Synopses & Reviews
Synopsis
Henderson argues against a basic assumption of modern Jeremiah scholarship: that poetic form indicates authenticity. He shows how this assumption, introduced by Bernhard Duhm (1901) is founded on the Romantic identification of prophecy and poetry pioneered by Robert Lowth (1753). Further Henderson outlines how Duhm's assumption allowed him to create a biography of Jeremiah that closely resembles a Romantic Bildungsroman and to bring the book into conformity with a reconstruction of Israel's religious history rooted in Romantic historicism.
Although Duhm's compositional model and historical aims dominated Jeremiah scholarship for much of the 20th century, in recent decades scholars have attempted to "move beyond Duhm" to find literary coherence in the book. Henderson challenges the continued reliance on Duhm's assumption (to facilitate using poetic speeches as biographical evidence or prose speeches as a unifying redactional frame) showing that such reliance has prevented recognition of the dramatic function of the speeches in Jeremiah 2-20. In turn Henderson shows how Jeremiah 2-10 and 11-20 are unified literary creations characterized by dramatic presentation and narrative progression.
Synopsis
Joe Henderson offers a critique of the assumption that poetic form in the book of Jeremiah indicates authenticity. This assumption undergirds Bernhard Duhm's reconstructions (1901) of the prophet's biography and the book's composition, the basic components of the dominant paradigm for twentieth-century Jeremiah scholarship. Henderson argues that Duhm's model is best understood as an attempt to bring the book into conformity with nineteenth-century systems of aesthetics, historiography, and theology-and with the Grafian reconstruction of the history of Israel's religion. The accord between these systems and Duhm's assumption about poetic form has less to do with their common grasp of the historical reality of Hebrew prophecy than with their common roots in the Romantic theory of prophetic and poetic inspiration-a theory forged by Robert Lowth in his exposition (1752) of the poetry he found in the prophetic books.

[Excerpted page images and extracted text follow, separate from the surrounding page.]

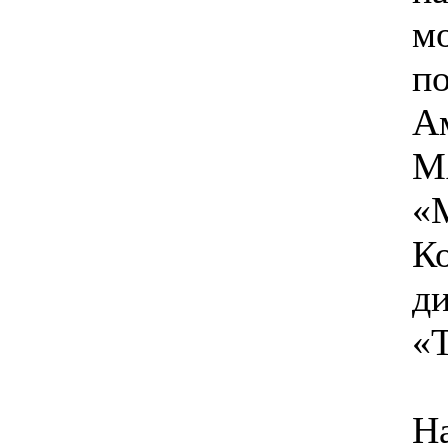
м
п
Ам
М
«
Ко
д
«
На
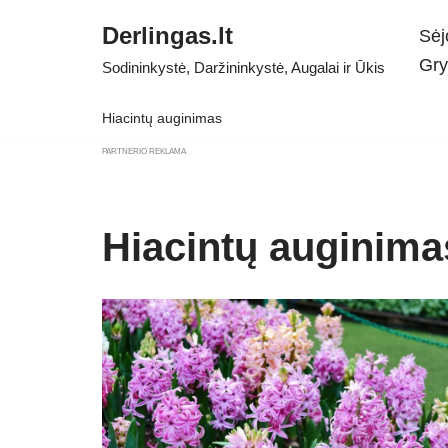
Derlingas.lt
Sėj
Skip
Gry
Sodininkystė, Daržininkystė, Augalai ir Ūkis
to
content
Hiacintų auginimas
PARTNERIO REKLAMA
Hiacintų auginima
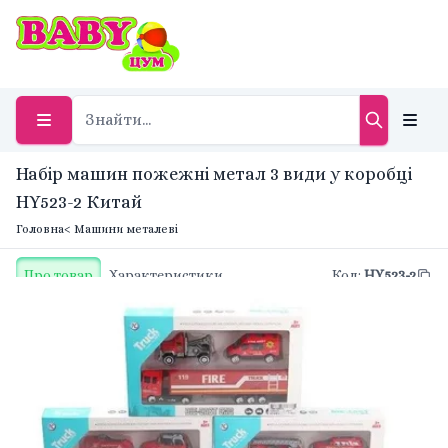
Набір машин пожежні метал 3 види у коробці
HY523-2 Китай
Головна
< Машини металеві
Про товар
Характеристики
Код
:
HY523-2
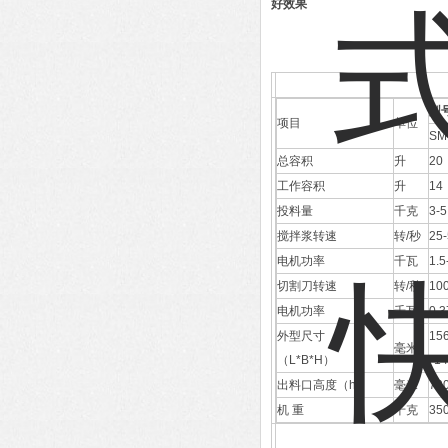
好效果
型
项目
单位
SM
总容积
升
20
工作容积
升
14
投料量
千克
3-5
搅拌浆转速
转/秒
25
电机功率
千瓦
1.5
切割刀转速
转/秒
10
电机功率
千瓦
0.3
外型尺寸
15
毫米
（L*B*H）
*1
出料口高度（h）
毫米
70
机 重
千克
35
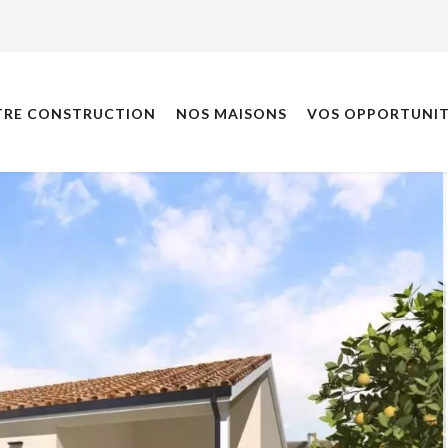
TRE CONSTRUCTION
NOS MAISONS
VOS OPPORTUNIT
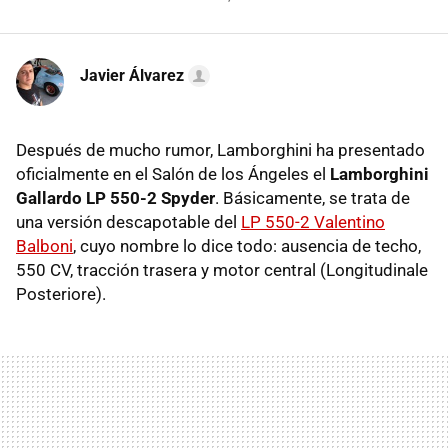
Javier Álvarez
Después de mucho rumor, Lamborghini ha presentado
oficialmente en el Salón de los Ángeles el
Lamborghini
Gallardo LP 550-2 Spyder
. Básicamente, se trata de
una versión descapotable del
LP 550-2 Valentino
Balboni
, cuyo nombre lo dice todo: ausencia de techo,
550 CV, tracción trasera y motor central (Longitudinale
Posteriore).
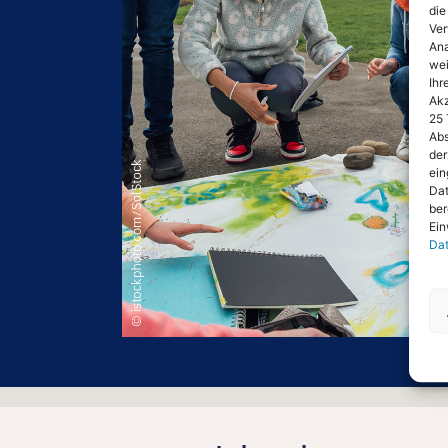
die
Ver
Ana
wei
Ihr
Akz
25 
Abs
der
ein
Dat
ber
Ein
Dat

Henderson contends that continued adherence to Duhm's foundational assumption has held back recent attempts to "move beyond Duhm" and overcome the fragmentation of the book entailed by his model. Rhetorical critics, who maintain that Jeremiah 2-10 is unified by the structural devices of the historical prophet, and redaction critics, who maintain that Jeremiah 11-20 is unified by the theological agenda of Deuteronomistic editors, both rely on the assumed authenticity of the poetry. Henderson observes that although these scholars have uncovered evidence of dramatic presentation in Jeremiah 2-20, they have failed to see that the dramatic nature of these chapters undermines their use for Duhm's historical-critical projects and reveals what actually unifies them-narrative progression.